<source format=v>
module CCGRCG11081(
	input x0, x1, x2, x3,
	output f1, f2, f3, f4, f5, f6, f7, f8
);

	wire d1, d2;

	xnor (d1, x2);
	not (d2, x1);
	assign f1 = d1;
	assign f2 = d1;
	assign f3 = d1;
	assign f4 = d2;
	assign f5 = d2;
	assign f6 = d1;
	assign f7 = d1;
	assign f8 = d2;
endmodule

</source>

...

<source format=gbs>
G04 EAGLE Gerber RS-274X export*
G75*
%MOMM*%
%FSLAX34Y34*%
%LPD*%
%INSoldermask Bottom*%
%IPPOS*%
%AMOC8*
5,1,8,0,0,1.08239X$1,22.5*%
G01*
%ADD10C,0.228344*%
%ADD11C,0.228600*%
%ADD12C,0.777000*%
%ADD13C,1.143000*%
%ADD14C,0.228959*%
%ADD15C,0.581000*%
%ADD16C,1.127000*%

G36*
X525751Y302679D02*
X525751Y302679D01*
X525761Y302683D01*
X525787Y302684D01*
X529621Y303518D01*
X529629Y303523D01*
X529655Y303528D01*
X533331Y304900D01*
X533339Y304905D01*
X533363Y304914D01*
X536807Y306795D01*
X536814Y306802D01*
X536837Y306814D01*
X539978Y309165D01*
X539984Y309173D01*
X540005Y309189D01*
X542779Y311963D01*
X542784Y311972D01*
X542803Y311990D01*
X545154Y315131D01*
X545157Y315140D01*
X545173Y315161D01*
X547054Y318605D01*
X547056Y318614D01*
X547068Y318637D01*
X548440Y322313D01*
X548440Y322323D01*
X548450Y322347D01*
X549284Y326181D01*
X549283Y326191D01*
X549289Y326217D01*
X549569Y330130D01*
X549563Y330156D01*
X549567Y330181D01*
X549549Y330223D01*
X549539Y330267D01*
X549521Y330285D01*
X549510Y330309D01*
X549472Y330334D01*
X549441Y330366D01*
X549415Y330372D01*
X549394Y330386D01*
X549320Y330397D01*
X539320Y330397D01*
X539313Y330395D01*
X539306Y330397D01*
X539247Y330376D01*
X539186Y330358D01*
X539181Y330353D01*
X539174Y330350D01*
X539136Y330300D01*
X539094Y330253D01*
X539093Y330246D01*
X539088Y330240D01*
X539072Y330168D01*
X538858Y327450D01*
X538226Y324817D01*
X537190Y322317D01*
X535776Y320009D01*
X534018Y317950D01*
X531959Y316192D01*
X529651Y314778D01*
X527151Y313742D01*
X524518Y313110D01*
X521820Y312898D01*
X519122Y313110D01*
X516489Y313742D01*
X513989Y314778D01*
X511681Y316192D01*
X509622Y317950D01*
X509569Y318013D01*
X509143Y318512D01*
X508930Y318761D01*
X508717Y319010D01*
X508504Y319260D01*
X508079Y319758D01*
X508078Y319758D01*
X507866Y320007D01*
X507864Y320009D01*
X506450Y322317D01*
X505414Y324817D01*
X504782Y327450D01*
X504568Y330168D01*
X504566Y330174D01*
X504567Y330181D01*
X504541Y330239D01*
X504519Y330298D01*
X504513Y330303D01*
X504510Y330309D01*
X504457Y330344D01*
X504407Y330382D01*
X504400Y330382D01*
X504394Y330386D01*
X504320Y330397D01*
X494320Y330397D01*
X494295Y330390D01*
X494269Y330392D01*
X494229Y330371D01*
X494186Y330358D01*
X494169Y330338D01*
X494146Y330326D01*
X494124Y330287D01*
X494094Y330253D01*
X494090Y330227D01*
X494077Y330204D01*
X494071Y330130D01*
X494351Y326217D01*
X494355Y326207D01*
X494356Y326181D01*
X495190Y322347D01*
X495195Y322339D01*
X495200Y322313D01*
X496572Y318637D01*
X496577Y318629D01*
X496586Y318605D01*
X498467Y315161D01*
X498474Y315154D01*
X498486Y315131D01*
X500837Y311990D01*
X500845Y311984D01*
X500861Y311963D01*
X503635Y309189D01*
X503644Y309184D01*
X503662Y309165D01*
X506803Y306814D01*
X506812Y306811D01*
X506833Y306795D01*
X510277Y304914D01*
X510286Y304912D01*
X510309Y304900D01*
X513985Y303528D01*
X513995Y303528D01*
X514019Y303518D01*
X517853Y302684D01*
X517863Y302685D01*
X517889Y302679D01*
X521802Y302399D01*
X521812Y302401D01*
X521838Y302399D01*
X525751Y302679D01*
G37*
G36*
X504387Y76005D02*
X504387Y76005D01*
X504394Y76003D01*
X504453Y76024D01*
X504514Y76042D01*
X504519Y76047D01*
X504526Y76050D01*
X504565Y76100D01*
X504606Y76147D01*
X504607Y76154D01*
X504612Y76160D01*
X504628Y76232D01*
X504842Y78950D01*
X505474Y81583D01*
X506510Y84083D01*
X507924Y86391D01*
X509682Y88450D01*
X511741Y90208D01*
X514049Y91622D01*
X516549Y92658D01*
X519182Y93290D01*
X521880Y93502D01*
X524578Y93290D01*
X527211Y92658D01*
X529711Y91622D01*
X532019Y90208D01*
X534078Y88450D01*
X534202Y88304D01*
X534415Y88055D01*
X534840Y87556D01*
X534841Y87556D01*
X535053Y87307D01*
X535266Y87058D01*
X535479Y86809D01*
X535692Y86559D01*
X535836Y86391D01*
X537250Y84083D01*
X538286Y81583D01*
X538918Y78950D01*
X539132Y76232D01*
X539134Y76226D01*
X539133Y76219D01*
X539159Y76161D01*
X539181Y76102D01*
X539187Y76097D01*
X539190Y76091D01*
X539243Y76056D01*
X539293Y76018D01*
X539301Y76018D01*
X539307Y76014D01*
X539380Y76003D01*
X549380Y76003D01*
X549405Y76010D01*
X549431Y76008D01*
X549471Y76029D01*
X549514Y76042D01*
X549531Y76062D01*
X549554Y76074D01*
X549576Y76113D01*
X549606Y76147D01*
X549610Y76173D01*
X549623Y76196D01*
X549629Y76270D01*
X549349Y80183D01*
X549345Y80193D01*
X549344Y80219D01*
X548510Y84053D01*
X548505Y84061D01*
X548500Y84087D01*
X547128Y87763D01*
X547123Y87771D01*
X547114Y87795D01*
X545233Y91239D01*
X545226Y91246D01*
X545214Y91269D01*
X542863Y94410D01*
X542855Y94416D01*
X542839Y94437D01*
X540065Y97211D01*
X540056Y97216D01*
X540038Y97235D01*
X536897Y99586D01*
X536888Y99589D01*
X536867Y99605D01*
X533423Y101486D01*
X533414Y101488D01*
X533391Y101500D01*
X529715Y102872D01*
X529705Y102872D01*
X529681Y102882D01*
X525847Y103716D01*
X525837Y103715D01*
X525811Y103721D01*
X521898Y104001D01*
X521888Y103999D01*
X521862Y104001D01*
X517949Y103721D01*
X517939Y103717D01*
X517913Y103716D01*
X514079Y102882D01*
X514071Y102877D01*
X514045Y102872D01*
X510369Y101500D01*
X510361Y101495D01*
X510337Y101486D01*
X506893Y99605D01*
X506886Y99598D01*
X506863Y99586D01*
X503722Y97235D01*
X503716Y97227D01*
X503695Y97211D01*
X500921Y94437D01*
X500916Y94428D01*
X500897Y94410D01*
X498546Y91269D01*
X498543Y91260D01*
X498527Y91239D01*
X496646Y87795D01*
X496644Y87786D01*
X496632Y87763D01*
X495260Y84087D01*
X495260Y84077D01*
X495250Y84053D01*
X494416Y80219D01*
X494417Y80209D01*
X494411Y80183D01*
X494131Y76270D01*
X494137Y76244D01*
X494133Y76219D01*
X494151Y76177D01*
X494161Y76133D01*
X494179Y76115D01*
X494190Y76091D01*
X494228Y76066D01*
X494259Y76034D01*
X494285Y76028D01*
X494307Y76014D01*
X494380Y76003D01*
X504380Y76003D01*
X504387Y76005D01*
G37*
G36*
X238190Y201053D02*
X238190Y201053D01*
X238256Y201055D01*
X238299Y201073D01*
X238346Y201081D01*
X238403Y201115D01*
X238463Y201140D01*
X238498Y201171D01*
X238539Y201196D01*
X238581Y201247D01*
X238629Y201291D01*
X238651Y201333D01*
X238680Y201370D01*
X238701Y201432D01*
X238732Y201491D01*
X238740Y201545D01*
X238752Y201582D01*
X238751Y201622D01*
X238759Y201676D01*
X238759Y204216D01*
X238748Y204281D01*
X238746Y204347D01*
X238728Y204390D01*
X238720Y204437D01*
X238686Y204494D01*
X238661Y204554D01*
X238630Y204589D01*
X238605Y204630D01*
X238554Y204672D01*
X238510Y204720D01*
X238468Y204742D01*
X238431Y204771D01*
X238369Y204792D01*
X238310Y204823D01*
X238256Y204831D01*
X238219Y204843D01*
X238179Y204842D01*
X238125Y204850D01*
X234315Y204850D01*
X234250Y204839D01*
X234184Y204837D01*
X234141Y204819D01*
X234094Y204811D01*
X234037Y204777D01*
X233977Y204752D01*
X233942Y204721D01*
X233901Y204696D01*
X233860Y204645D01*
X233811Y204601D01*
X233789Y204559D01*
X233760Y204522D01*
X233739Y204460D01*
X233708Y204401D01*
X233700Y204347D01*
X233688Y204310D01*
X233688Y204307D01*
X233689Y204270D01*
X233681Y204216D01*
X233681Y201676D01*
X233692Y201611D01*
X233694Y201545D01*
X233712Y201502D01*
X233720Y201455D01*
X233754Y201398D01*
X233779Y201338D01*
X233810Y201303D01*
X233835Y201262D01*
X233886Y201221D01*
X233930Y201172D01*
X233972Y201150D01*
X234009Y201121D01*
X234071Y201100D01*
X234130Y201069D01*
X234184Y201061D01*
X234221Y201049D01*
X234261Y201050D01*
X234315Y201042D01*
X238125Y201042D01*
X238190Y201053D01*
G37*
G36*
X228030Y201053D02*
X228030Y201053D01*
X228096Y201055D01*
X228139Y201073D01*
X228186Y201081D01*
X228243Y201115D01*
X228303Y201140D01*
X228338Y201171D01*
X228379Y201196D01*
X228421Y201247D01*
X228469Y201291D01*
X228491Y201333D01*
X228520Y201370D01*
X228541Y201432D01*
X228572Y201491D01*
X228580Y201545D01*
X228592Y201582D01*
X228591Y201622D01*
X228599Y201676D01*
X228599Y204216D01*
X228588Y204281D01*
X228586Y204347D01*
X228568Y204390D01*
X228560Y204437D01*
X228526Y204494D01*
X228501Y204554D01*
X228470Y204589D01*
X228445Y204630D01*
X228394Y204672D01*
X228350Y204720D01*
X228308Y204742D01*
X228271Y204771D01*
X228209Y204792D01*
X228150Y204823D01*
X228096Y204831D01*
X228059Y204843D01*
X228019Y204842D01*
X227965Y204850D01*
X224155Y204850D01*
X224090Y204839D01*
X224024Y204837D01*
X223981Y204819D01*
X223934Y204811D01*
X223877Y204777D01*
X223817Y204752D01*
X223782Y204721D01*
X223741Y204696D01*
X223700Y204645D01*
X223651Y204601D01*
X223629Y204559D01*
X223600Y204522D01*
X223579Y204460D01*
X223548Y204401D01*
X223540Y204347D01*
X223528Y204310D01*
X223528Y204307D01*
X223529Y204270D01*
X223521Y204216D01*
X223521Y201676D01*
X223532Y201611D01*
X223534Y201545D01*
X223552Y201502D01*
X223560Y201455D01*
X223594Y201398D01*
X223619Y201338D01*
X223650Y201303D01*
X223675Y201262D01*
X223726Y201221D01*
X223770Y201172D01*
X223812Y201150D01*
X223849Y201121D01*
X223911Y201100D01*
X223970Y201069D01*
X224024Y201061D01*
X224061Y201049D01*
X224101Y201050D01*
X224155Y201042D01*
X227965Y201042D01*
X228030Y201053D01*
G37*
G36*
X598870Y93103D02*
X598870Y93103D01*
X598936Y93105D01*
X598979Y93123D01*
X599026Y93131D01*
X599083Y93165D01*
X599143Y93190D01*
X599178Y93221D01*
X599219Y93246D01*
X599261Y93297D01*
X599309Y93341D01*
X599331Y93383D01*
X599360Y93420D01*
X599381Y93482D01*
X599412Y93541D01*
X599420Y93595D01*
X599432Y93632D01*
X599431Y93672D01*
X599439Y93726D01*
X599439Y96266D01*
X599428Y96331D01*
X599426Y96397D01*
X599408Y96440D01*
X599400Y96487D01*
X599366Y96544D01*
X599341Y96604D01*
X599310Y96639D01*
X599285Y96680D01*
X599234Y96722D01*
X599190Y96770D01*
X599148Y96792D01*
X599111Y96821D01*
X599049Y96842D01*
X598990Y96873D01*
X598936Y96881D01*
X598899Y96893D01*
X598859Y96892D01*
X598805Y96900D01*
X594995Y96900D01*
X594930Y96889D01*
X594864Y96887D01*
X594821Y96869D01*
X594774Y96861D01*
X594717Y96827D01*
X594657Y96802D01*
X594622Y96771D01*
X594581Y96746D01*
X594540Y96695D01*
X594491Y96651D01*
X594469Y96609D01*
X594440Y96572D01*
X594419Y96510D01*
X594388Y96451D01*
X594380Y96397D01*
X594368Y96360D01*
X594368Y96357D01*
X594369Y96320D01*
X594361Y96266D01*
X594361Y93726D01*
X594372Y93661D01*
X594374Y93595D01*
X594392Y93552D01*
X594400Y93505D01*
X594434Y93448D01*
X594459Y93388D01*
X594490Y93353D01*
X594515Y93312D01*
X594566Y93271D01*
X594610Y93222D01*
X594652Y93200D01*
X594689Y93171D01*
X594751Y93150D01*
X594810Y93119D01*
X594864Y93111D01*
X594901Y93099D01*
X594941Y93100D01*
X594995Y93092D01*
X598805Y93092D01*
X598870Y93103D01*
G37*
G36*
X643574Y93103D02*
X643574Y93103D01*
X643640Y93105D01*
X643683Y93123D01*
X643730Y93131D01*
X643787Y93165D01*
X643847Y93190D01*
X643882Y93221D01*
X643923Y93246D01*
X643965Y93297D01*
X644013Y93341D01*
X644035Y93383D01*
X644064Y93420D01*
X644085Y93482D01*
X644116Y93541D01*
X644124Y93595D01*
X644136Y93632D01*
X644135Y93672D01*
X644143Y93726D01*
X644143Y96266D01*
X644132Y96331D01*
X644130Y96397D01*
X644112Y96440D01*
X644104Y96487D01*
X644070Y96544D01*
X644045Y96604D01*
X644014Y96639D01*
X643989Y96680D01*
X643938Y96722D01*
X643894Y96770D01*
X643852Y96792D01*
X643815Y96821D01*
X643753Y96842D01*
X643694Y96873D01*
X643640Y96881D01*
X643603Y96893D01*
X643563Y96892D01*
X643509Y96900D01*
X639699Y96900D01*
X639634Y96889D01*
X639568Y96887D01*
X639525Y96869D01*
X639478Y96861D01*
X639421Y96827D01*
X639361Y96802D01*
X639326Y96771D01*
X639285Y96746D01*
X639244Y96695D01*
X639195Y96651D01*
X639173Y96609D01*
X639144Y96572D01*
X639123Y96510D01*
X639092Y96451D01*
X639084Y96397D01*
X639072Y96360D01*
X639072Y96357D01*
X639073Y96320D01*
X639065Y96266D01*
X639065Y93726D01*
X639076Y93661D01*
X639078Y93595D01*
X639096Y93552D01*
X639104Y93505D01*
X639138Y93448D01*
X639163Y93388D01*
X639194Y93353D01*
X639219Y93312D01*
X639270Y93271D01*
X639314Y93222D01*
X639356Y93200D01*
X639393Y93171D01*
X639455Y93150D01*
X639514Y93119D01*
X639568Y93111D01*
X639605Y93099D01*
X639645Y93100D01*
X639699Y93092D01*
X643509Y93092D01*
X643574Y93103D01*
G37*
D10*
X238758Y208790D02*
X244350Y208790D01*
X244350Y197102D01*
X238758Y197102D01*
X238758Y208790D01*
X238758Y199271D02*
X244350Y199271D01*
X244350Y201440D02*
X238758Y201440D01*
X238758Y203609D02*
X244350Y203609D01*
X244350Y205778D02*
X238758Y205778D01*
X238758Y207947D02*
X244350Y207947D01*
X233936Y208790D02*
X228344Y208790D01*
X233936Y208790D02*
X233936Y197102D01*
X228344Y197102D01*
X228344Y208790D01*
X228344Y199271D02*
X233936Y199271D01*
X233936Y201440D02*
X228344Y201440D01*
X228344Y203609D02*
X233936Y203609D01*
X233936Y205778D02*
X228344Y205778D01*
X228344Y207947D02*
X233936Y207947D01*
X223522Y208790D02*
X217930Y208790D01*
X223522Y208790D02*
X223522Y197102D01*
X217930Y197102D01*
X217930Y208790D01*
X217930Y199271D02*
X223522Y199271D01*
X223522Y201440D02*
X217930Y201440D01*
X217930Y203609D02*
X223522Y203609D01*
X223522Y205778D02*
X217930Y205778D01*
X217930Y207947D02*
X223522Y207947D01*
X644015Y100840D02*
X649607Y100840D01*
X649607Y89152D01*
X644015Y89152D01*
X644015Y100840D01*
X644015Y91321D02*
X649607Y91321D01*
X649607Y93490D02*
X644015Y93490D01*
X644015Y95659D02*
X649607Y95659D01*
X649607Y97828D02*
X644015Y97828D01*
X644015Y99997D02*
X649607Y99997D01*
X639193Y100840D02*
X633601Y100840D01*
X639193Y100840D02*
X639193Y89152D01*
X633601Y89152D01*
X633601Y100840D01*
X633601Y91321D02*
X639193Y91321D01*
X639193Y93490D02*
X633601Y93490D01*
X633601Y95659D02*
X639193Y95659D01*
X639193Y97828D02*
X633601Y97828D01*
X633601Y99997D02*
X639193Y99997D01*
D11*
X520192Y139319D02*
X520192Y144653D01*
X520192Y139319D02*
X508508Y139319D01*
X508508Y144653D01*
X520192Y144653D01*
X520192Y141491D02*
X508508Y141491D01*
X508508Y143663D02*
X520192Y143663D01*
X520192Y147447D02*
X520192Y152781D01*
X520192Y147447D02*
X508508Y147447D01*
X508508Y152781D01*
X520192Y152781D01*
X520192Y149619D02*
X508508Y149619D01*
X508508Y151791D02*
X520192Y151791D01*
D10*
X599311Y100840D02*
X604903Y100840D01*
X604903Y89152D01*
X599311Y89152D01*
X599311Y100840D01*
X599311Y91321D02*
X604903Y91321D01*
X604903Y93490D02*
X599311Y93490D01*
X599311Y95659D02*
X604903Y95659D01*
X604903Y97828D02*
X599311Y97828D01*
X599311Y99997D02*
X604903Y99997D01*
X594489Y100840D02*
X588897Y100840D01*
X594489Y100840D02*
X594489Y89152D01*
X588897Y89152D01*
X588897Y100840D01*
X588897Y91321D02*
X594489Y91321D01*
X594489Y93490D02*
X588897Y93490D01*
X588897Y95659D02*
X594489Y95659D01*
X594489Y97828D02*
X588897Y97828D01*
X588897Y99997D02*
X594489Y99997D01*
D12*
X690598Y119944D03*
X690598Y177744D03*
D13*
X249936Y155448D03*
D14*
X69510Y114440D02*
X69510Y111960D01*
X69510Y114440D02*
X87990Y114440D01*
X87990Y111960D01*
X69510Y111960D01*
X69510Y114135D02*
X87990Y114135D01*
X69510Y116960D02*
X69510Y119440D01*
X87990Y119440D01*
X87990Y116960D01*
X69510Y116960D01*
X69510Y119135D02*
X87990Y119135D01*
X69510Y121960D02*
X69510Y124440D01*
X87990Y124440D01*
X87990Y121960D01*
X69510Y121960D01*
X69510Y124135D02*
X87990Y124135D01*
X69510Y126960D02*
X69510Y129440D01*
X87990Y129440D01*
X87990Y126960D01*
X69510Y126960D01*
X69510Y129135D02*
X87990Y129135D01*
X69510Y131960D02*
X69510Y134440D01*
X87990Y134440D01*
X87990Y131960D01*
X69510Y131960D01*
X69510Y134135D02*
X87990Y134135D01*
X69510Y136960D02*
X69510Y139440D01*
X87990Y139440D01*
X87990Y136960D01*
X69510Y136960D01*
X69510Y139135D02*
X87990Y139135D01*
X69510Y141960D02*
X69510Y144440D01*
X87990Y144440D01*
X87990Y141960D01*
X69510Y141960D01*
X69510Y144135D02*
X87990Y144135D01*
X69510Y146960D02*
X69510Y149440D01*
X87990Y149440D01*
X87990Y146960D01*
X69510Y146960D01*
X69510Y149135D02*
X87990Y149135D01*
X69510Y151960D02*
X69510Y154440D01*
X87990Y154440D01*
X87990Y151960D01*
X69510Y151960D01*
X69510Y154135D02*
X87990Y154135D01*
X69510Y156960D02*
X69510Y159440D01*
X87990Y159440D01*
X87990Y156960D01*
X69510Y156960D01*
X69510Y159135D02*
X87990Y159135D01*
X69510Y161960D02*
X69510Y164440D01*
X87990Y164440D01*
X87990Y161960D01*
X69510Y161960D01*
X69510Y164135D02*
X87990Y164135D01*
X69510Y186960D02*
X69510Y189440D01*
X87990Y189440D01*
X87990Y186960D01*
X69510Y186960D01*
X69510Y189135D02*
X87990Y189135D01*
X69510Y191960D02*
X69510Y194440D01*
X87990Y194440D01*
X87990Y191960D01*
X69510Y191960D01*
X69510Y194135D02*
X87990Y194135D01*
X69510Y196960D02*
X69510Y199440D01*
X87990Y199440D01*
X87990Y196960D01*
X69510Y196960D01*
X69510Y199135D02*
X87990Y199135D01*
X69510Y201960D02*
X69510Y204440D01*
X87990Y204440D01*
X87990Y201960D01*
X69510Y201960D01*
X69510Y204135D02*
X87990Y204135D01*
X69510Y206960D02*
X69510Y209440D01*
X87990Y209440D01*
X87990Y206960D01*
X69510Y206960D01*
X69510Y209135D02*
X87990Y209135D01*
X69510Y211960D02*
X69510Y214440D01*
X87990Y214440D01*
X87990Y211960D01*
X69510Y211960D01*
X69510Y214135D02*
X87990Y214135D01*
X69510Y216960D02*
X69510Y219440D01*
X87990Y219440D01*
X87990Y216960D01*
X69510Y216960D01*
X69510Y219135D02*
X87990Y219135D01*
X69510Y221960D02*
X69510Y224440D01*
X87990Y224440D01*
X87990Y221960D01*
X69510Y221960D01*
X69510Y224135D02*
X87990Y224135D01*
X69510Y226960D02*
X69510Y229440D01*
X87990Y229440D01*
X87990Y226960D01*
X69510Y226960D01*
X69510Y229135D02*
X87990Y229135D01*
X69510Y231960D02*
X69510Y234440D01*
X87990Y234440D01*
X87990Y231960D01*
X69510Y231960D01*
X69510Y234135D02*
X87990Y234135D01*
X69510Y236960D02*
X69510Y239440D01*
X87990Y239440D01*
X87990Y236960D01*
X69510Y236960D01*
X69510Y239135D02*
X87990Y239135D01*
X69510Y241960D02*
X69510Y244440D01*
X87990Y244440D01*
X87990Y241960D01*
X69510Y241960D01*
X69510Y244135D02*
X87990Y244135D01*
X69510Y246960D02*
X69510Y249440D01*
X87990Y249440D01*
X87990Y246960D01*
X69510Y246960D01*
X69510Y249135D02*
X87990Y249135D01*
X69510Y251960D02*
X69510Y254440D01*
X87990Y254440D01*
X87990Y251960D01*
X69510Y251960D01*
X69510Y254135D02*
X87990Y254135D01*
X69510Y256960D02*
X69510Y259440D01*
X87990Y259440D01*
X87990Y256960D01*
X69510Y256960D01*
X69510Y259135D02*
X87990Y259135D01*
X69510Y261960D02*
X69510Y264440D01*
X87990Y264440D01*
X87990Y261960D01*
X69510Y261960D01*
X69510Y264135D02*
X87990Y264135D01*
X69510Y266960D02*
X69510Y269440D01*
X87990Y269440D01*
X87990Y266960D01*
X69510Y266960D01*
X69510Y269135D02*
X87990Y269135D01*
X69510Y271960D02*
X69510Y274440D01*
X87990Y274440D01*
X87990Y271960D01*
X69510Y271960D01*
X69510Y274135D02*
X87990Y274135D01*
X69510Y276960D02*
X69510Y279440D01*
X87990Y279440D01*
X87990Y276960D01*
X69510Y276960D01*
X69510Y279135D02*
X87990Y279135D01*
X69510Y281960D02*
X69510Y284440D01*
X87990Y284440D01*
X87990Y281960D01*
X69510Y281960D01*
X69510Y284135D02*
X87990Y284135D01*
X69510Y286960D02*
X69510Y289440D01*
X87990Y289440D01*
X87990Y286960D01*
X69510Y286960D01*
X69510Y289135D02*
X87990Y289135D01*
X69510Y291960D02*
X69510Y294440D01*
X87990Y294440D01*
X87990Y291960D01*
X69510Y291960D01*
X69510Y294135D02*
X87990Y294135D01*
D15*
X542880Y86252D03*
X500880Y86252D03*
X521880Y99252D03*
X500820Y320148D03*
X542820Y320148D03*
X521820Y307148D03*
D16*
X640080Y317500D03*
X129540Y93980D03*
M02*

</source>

> YOUR GOAL: Above this task is a listing. Restate, word for word and with nothing added, the lines from the one with "X536807Y306795D01*" through the one with "X549415Y330372D01*".

> WRITTEN SOLUTION:
X536807Y306795D01*
X536814Y306802D01*
X536837Y306814D01*
X539978Y309165D01*
X539984Y309173D01*
X540005Y309189D01*
X542779Y311963D01*
X542784Y311972D01*
X542803Y311990D01*
X545154Y315131D01*
X545157Y315140D01*
X545173Y315161D01*
X547054Y318605D01*
X547056Y318614D01*
X547068Y318637D01*
X548440Y322313D01*
X548440Y322323D01*
X548450Y322347D01*
X549284Y326181D01*
X549283Y326191D01*
X549289Y326217D01*
X549569Y330130D01*
X549563Y330156D01*
X549567Y330181D01*
X549549Y330223D01*
X549539Y330267D01*
X549521Y330285D01*
X549510Y330309D01*
X549472Y330334D01*
X549441Y330366D01*
X549415Y330372D01*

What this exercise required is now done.